Do You Believe Any of These Four Payday Loan Myths?
Payday loans have earned a somewhat negative reputation but you shouldn’t believe all the bad publicity surrounding them. Lenders using unfair lending practices have led to some common misconceptions. However, the purpose behind the design of the payday loan is to help borrowers with small loans other lenders typically do not provide.
Individuals who believe the myths against same-day payday loans don’t understand that they are just small, short-term loans that are a suitable option in cases where unexpected expenses occur.
There is nothing wrong with taking out these loans as long as individuals are responsible, educated about them and can handle them. The following myths confuse the facts and prevent some individuals from benefiting from payday loans.
Myth #1 : Payday Loan Interest Rates are Always Very High
Payday loans have earned a negative reputation for high-interest rates. However, the interest rates borrowers pay on a payday loan will depend on various factors, including credit. An individual with good credit is more likely to get a reasonable interest rate. When looking at lenders, it is obvious that some offer much better interest rates than others.
All lenders are required to disclose their fees in terms of the annual percentage rate (APR). In other words, this is the interest charged over the course of a year. Same-day payday loans are short-term loans and are not designed to continue over a year.
For example, if you borrow £400 for four months at a monthly repayment of £149.37, your total repayment is £597.48 at a fixed interest rate p.a. of 255.5%. This represents an APR of 939.5%.
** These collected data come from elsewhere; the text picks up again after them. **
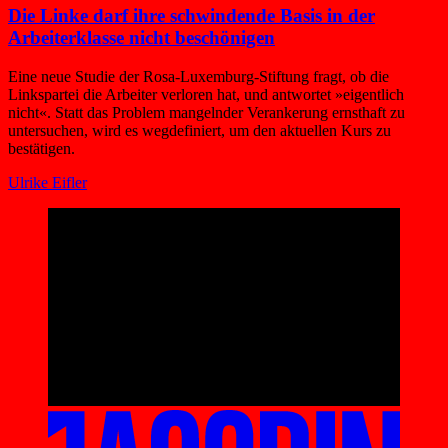
Die Linke darf ihre schwindende Basis in der
Arbeiterklasse nicht beschönigen
Eine neue Studie der Rosa-Luxemburg-Stiftung fragt, ob die
Linkspartei die Arbeiter verloren hat, und antwortet »eigentlich
nicht«. Statt das Problem mangelnder Verankerung ernsthaft zu
untersuchen, wird es wegdefiniert, um den aktuellen Kurs zu
bestätigen.
Ulrike Eifler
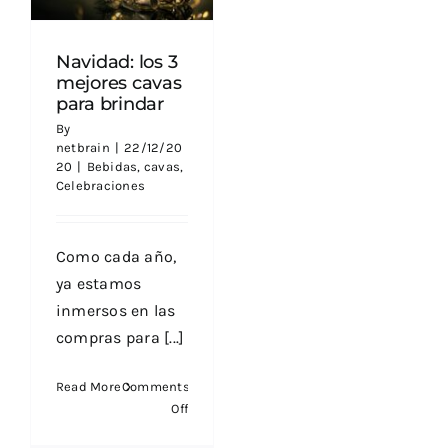
Navidad: los 3
mejores cavas
para brindar
By
netbrain
|
22/12/20
20
|
Bebidas
,
cavas
,
Celebraciones
Como cada año,
ya estamos
inmersos en las
compras para [...]
Read More
Comments
on
Off
Navidad:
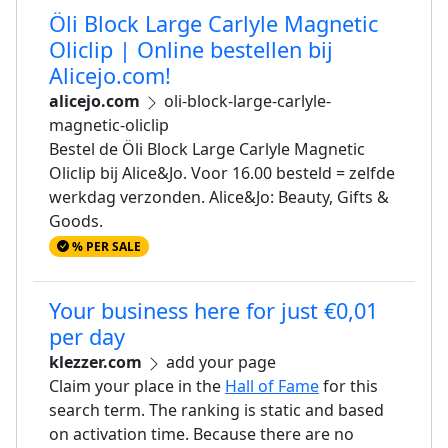
Öli Block Large Carlyle Magnetic
Oliclip | Online bestellen bij
Alicejo.com!
alicejo.com
oli-block-large-carlyle-
magnetic-oliclip
Bestel de Öli Block Large Carlyle Magnetic
Oliclip bij Alice&Jo. Voor 16.00 besteld = zelfde
werkdag verzonden. Alice&Jo: Beauty, Gifts &
Goods.
% PER SALE
Your business here for just €0,01
per day
klezzer.com
add your page
Claim your place in the
Hall of Fame
for this
search term. The ranking is static and based
on activation time. Because there are no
An APR may sound like a very large number but it is important to keep in mind what APR means and how this applies to a payday loan. Measuring payday loan interest rates with APRs is much like measuring car rental rates or hotel room rates by the year instead of by the day.
Myth #2: Payday Loans have Hidden Fees
The U.K. payday loans industry is well regulated. It is not only untrue that payday loans have hidden fees but it is also illegal. Lenders have to disclose all their terms and conditions upfront. Loan agreements contain clear disclosures regarding any fees that apply to a loan.
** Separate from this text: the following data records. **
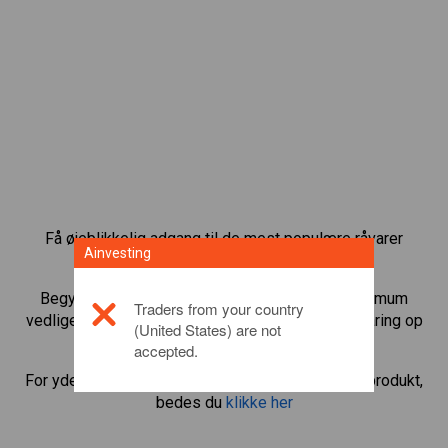
Få øjeblikkelig adgang til de mest populære råvarer
Ainvesting
direkte på vores CFD-handelsplatform.
Begynd at handle CFD’er med
Copper
med minimum
Traders from your country
vedligeholdelsesmargin, bedste eksekvering, gearing op
(United States) are not
til 1:200.
accepted.
For yderligere oplysninger om dette investeringsprodukt,
bedes du
klikke her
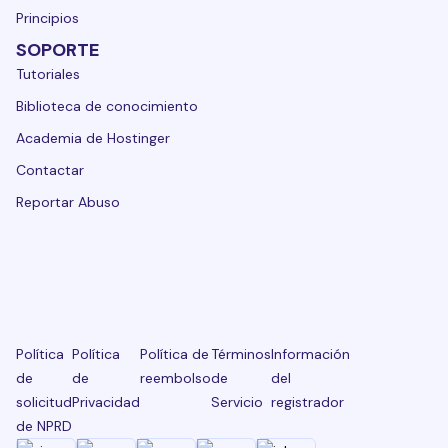
Principios
SOPORTE
Tutoriales
Biblioteca de conocimiento
Academia de Hostinger
Contactar
Reportar Abuso
Política
Política
Política de
Términos
Información
de
de
reembolso
de
del
solicitud
Privacidad
Servicio
registrador
de NPRD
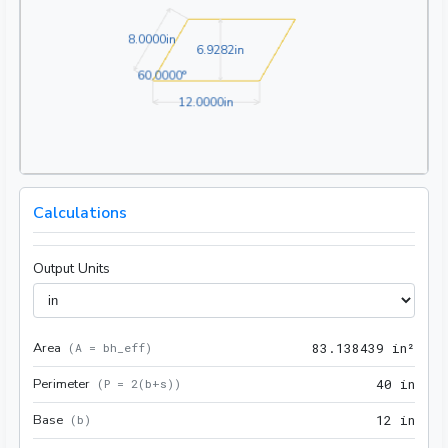
8.0000in
8
.
0
0
0
0
in
6.9282in
6
.
9
2
8
2
in
60.0000°
6
0
.
0
0
0
0
°
12.0000in
1
2
.
0
0
0
0
in
Calculations
Output Units
Area
83.1
(
A = bh_eff
)
8
3
.
1
3
8
4
3
9
 in²
Perimeter
40 i
(
P = 2(b+s)
)
4
0
 in
Base
12 i
(
b
)
1
2
 in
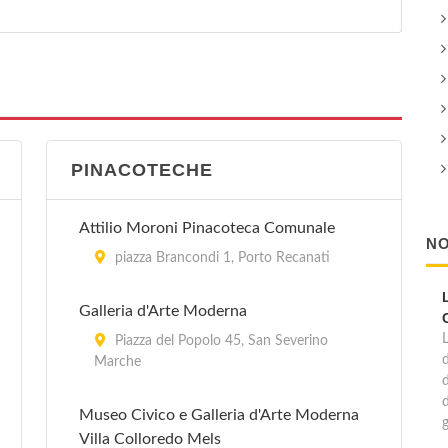
PINACOTECHE
Attilio Moroni Pinacoteca Comunale
NO
piazza Brancondi 1, Porto Recanati
Galleria d'Arte Moderna
Piazza del Popolo 45, San Severino
d
Marche
Museo Civico e Galleria d'Arte Moderna
Villa Colloredo Mels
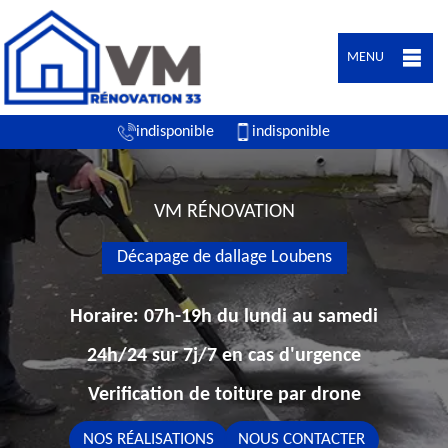
MENU
indisponible
indisponible
VM RÉNOVATION
Décapage de dallage Loubens
Horaire: 07h-19h du lundi au samedi
24h/24 sur 7j/7 en cas d'urgence
Verification de toiture par drone
NOS RÉALISATIONS
NOUS CONTACTER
It is up to borrowers to read the terms and make sure they understand them before signing. If they don’t do so, they could be in for a surprise. Surveys reveal that most borrowers say they do understand the fees associated with their loans, including what they have to pay if they don’t repay a loan in time. They are fully aware that they may have to pay additional fees if they default on their loans.
Myth #3: Payday Lenders use Aggressive Collection Tactics
FCA authorized, reputable payday lenders may market aggressively but they will not resort to aggressive collection tactics. They have to use fair and lawful means to collect payments past due. They communicate respectfully with borrowers who are unable to make payments on time.
For borrowers in such a situation, they are prepared to discuss date extensions. Those who feel they have been coerced can always file a formal complaint with the Better Business Bureau.
Myth #4: Payday Loans Trap People in a “Cycle of Debt”
There is a common myth that individuals get tricked into taking out payday loans and get trapped in a vicious cycle of debt because they are never able to pay them back. However, reputable lenders will verify a consumer’s ability to repay a loan before approving an application.
Borrowers will typically pay back their short-term loans on time, usually on their next payday. They only pay interest for the actual duration of the loan if they repay it before the due date. Lenders usually have many ways to help borrowers pay off short-term loans successfully.
Payday loans are good short term loans provided that borrowers repay the loan off in time. Lenders receive only a little interest if borrowers pay back on time or in advance. However, just as with other kinds of short term loans, these loans can become expensive when borrowers miss a payment or default.
An Additional Myth: Payday Loans are for Poor, Uneducated People with Bad Credit
Predatory lenders may unfairly target a certain demographic or certain vulnerable people. However, reputable lenders do not do so and the individuals who benefit most from payday loans are middle-class individuals with full-time jobs. They use payday loans to deal with unexpected expenses and emergencies. All that taking out such a loan means is that they did not have access to cash immediately when dealing with an unexpected expense.
Lenders usually require proof of income, an active bank account and a permanent address before granting a payday loan. Financial information must meet requirements and a repayment plan ensures borrowers have the opportunity to replay the amount in full plus interest.